Here’s a Reality Check from Stan, who says ” A couple of things didn’t quite scan with this for me. If that bubble is what I assume it is, I don’t think he’d need to be ‘told’. Also, why are the fish wearing regal headgear?”
And the squirrel didn’t have anything to say?

Those aren’t crowns, it’s the artist’s attempt at dorsal fins. And I guess he figures fish don’t have a sense of smell? (Of course, how they’re surviving in water so soapy that bubbles will leave the surface is an entire other question….)
why don’t fish smell? … because they don’t have noses
But fish do smell, and of course it’s a 1-second search to find that out. And since the joke depends on that misapprehension, it’s just kinda dumb.
Here’s what I think of as the foundational form of that joke:
And the answer does implicitly know that fish (when alive and in their element) do have a sense of smell.
The squirrel was off duty and replaced by those two witness fish down in the corner.

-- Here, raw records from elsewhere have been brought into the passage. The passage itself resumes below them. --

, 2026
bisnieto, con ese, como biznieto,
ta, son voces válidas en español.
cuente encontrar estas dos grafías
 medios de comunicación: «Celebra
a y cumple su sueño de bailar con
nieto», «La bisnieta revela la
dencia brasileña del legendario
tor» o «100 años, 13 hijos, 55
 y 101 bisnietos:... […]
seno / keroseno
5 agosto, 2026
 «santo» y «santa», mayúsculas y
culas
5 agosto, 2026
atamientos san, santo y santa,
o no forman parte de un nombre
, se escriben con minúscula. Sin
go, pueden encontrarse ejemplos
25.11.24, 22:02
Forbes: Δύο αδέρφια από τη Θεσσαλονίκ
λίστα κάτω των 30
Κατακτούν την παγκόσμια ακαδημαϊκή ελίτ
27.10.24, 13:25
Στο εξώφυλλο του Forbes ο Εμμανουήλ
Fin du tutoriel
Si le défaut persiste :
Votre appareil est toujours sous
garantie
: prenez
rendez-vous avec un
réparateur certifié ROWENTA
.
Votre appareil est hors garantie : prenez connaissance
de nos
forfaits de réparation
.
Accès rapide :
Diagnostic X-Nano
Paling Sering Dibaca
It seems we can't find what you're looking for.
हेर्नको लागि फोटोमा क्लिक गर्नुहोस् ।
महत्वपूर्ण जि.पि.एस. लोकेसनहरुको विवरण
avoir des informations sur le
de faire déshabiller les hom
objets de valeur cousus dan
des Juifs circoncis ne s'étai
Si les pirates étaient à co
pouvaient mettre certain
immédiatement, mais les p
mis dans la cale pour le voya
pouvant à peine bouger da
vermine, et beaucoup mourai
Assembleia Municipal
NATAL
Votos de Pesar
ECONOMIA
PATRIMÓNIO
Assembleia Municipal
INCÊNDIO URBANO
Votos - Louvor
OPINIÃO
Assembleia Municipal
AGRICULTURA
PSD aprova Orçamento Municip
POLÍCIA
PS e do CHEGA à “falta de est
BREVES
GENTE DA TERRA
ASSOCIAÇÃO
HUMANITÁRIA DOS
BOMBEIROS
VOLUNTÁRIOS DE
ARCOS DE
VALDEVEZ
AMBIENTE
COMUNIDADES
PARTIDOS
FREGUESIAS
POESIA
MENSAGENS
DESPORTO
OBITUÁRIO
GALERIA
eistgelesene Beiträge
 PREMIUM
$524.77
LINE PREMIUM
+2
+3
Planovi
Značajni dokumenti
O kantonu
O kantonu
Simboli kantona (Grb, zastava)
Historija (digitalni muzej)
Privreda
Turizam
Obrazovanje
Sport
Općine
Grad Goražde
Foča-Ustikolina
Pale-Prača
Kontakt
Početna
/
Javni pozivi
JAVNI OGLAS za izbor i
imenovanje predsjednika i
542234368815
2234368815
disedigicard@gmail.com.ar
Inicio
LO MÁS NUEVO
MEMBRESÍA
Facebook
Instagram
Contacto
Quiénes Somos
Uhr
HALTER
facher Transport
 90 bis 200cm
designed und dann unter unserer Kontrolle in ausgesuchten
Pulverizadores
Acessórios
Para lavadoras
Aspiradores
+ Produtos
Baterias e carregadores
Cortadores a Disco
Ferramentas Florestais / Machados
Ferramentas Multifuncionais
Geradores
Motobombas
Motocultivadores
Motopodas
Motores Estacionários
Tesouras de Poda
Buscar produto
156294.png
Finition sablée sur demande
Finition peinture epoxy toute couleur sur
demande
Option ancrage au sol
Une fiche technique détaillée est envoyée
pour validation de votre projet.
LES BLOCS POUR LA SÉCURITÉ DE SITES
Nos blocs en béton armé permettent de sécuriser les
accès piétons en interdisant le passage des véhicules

Eh… many times we find ourselves or someone else in a situation where if they understood the entirety of it they’d probably be wigged out. Sometimes it is funny to be the omniscient outsider able to see the crazy situation. It helps to not expect 100% reality in your cartoons. Can’t say I got a chuckle out of this, but the joke seems obvious.
“It helps to not expect 100% reality in your cartoons. Can’t say I got a chuckle out of this, but the joke seems obvious.”
True enough, but the fundamental premise seems utterly flawed to me. As for not expecting reality in a cartoon, I can accept that the fish are speaking, and that one of them is floating and excited about being airborne, but how on Earth could he be in a fart bubble and not know it? That seems that the entire ‘joke’ hinges on this, and I’m not sure it works, suspension of disbelief or otherwise.
Stan, it sounds like a metaphor for life, doesn’t it? We’re all stuck in a fart bubble and don’t know it, aren’t we?
It’s all so clear to me now…
Not to be too obvious, but … the fish in in a gaseous environment. So it’s giggling happily as it suffocates. Even if it’s a lungfish, armored catfish, or paradise fish (all breathe air) the gas in that bubble isn’t air, so ….
Carl Fink, I like that! What the two other fish want to tell him is that he is slowly asphyxiating and is bound to die as he brain cells implode, rather than he’s being held aloft by a fart. I like it! It’s dark, but it’s much, much funnier than what I assumed the artist was going for. And no, I am not being sarcastic in the least. Seriously. I now like this comic!
It seems to me in animated cartoons or old comedy films there are protagonists who are unaware of the situation they’re caught up in, for laughs, though it’s obvious to the viewer. This comic is similar.
I think they’re wearing crowns because they’re Kingfish. Except for the one that is either a princess fish or queenfish.
I Googled kingfish, and only one link, actually half a link, was to the actual animal. It was a sublink for Wikipedia; the main link was the “disambiguation” page.